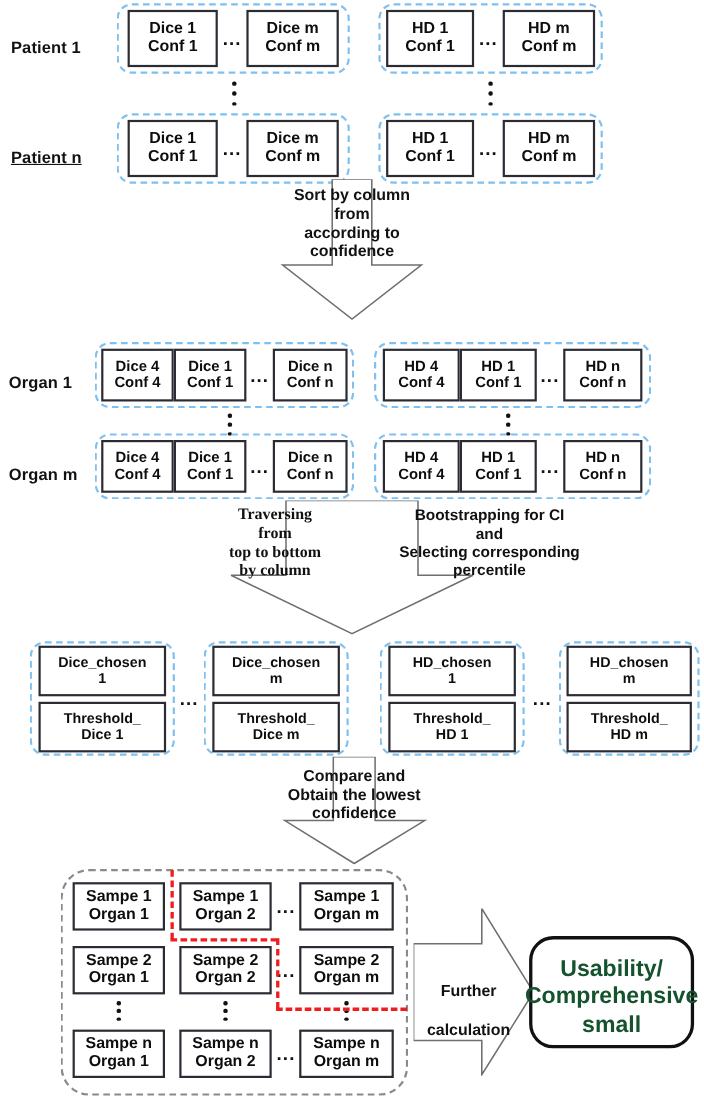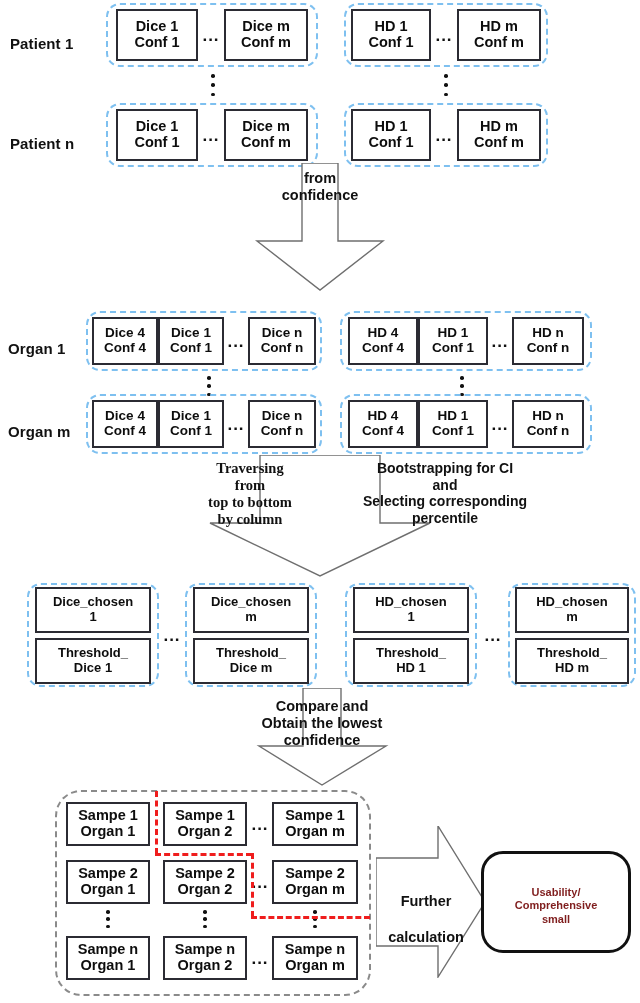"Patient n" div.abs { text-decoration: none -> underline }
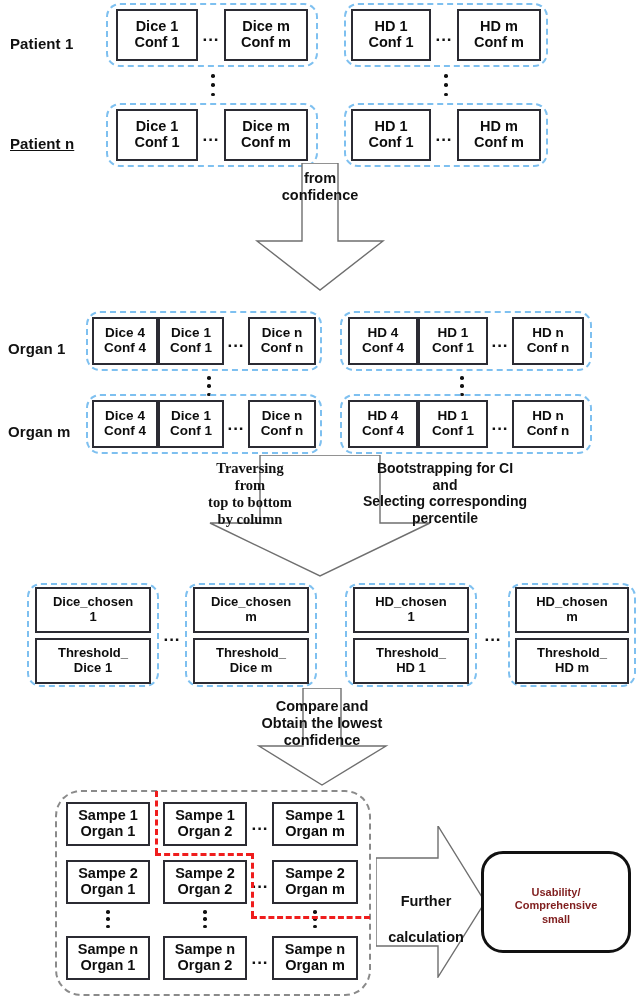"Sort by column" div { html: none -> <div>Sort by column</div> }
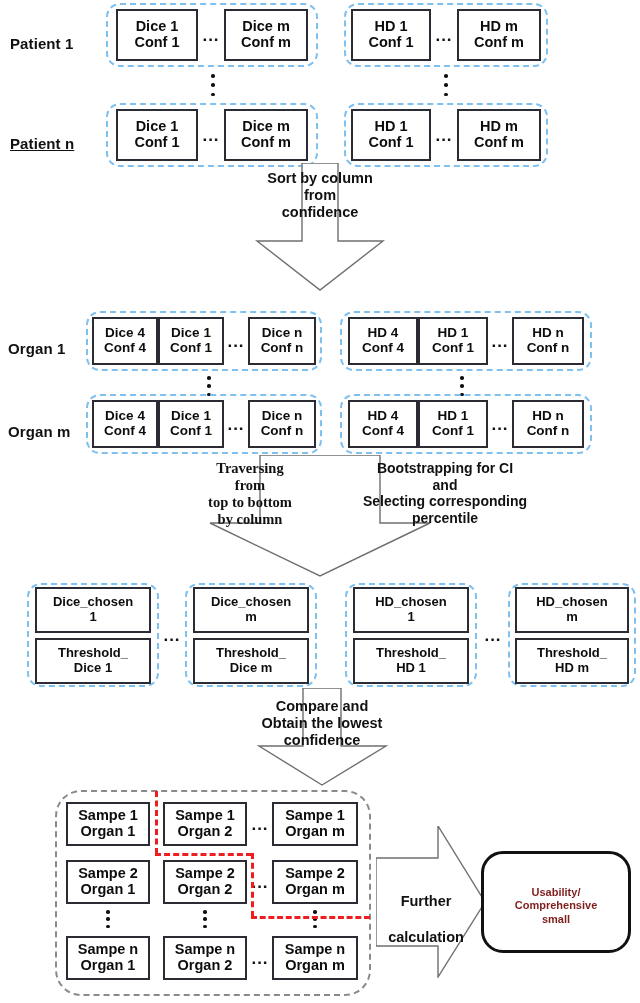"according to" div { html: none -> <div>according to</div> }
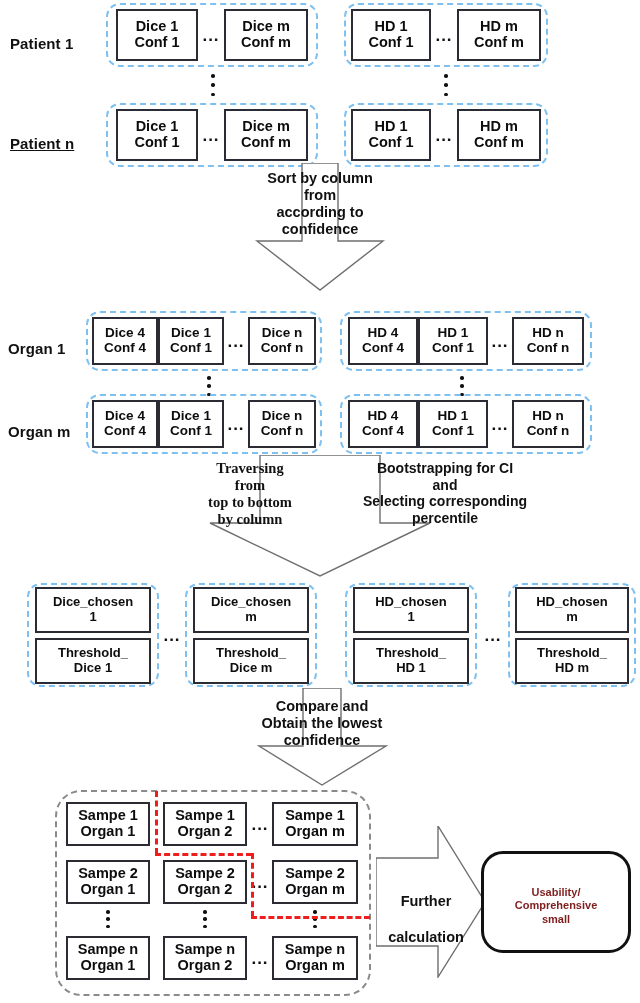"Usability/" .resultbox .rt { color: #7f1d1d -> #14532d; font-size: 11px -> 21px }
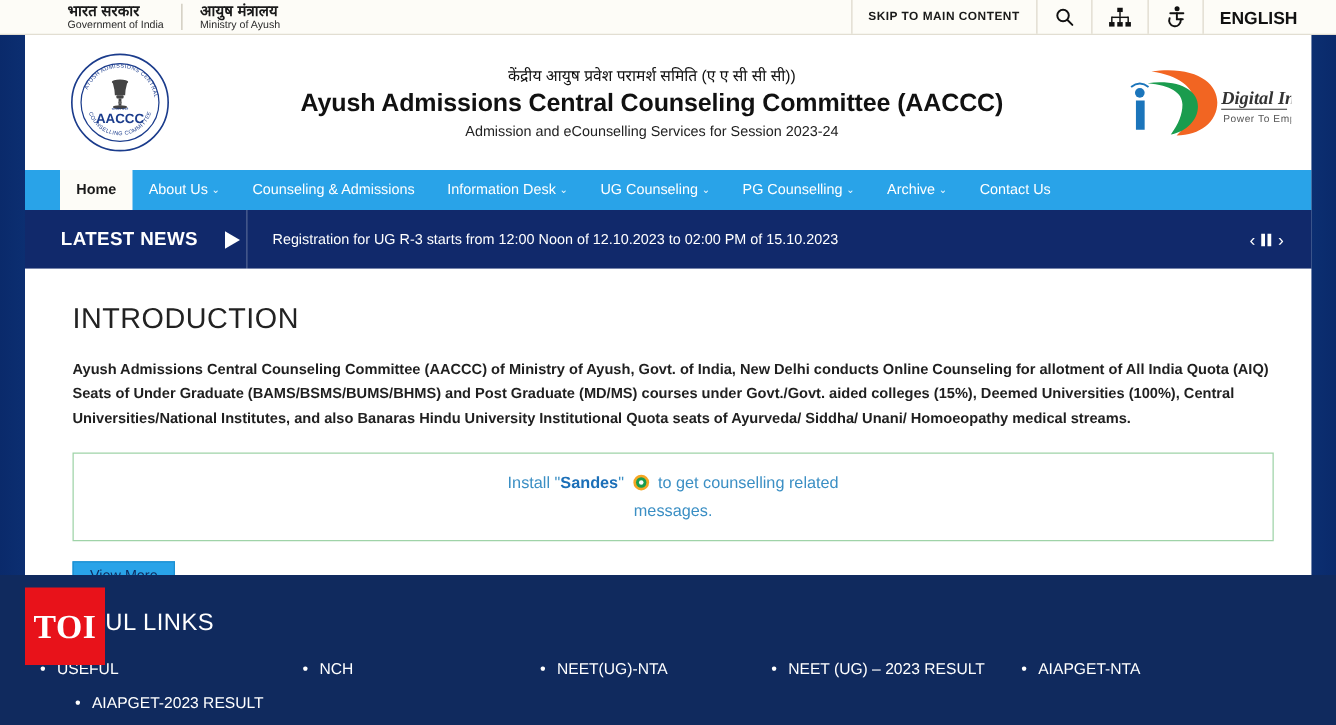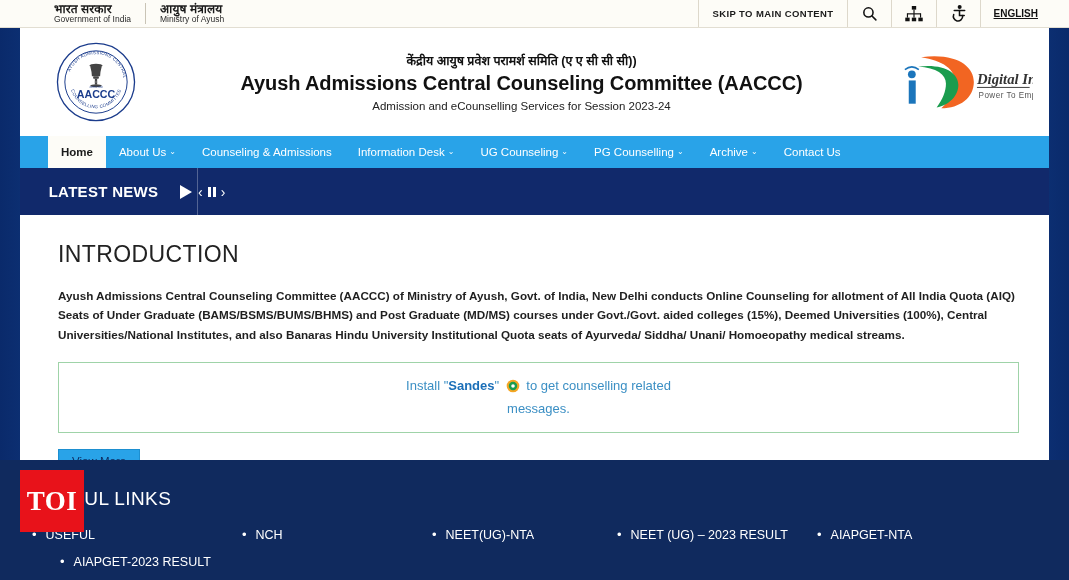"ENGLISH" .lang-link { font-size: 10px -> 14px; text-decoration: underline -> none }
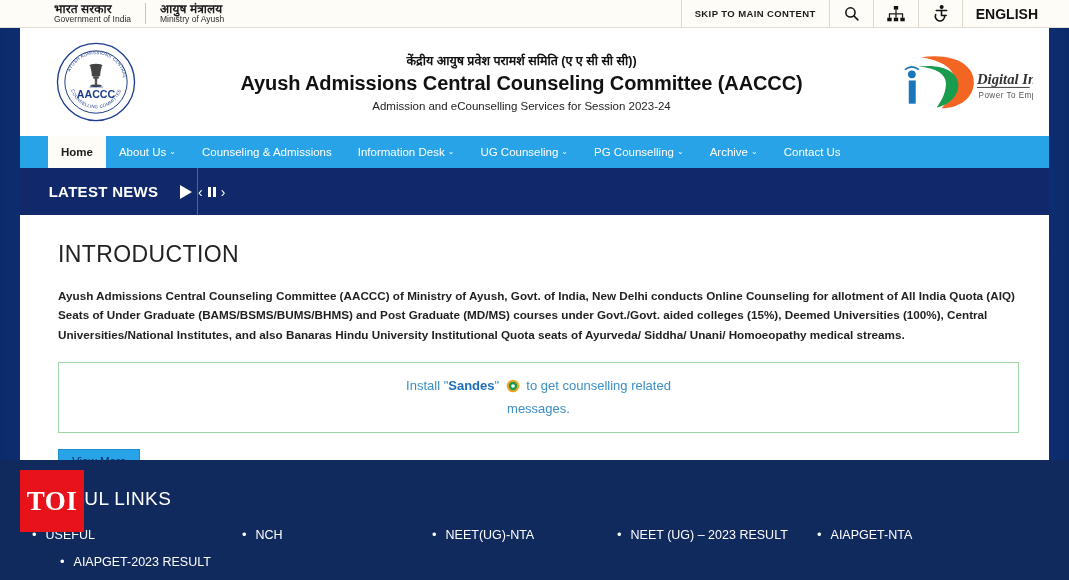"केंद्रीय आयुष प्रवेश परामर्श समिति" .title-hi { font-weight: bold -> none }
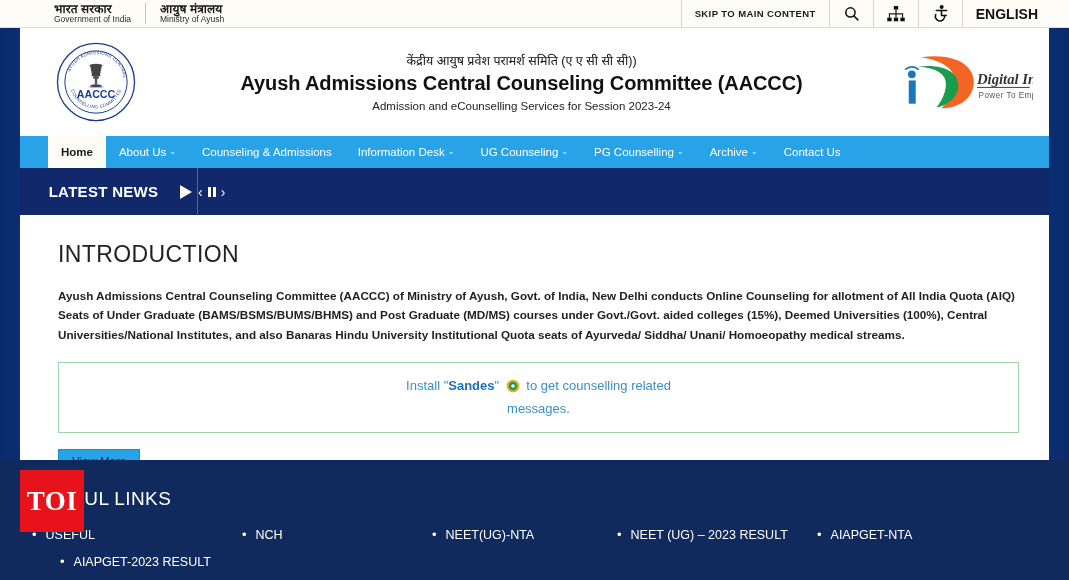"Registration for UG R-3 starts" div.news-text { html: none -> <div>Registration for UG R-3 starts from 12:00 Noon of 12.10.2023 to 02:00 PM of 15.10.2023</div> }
* * * * * * * * *
#### [To-do item]
Copy out exactly the material that runs from the line with "none -> <div>according" to the line with "font-size: 10px ->", ends included, and leave the pictures behind.

#### [Answer space]
"according to" div { html: none -> <div>according to</div> }
"Usability/" .resultbox .rt { color: #7f1d1d -> #14532d; font-size: 11px -> 21px }
"ENGLISH" .lang-link { font-size: 10px -> 14px; text-decoration: underline -> none }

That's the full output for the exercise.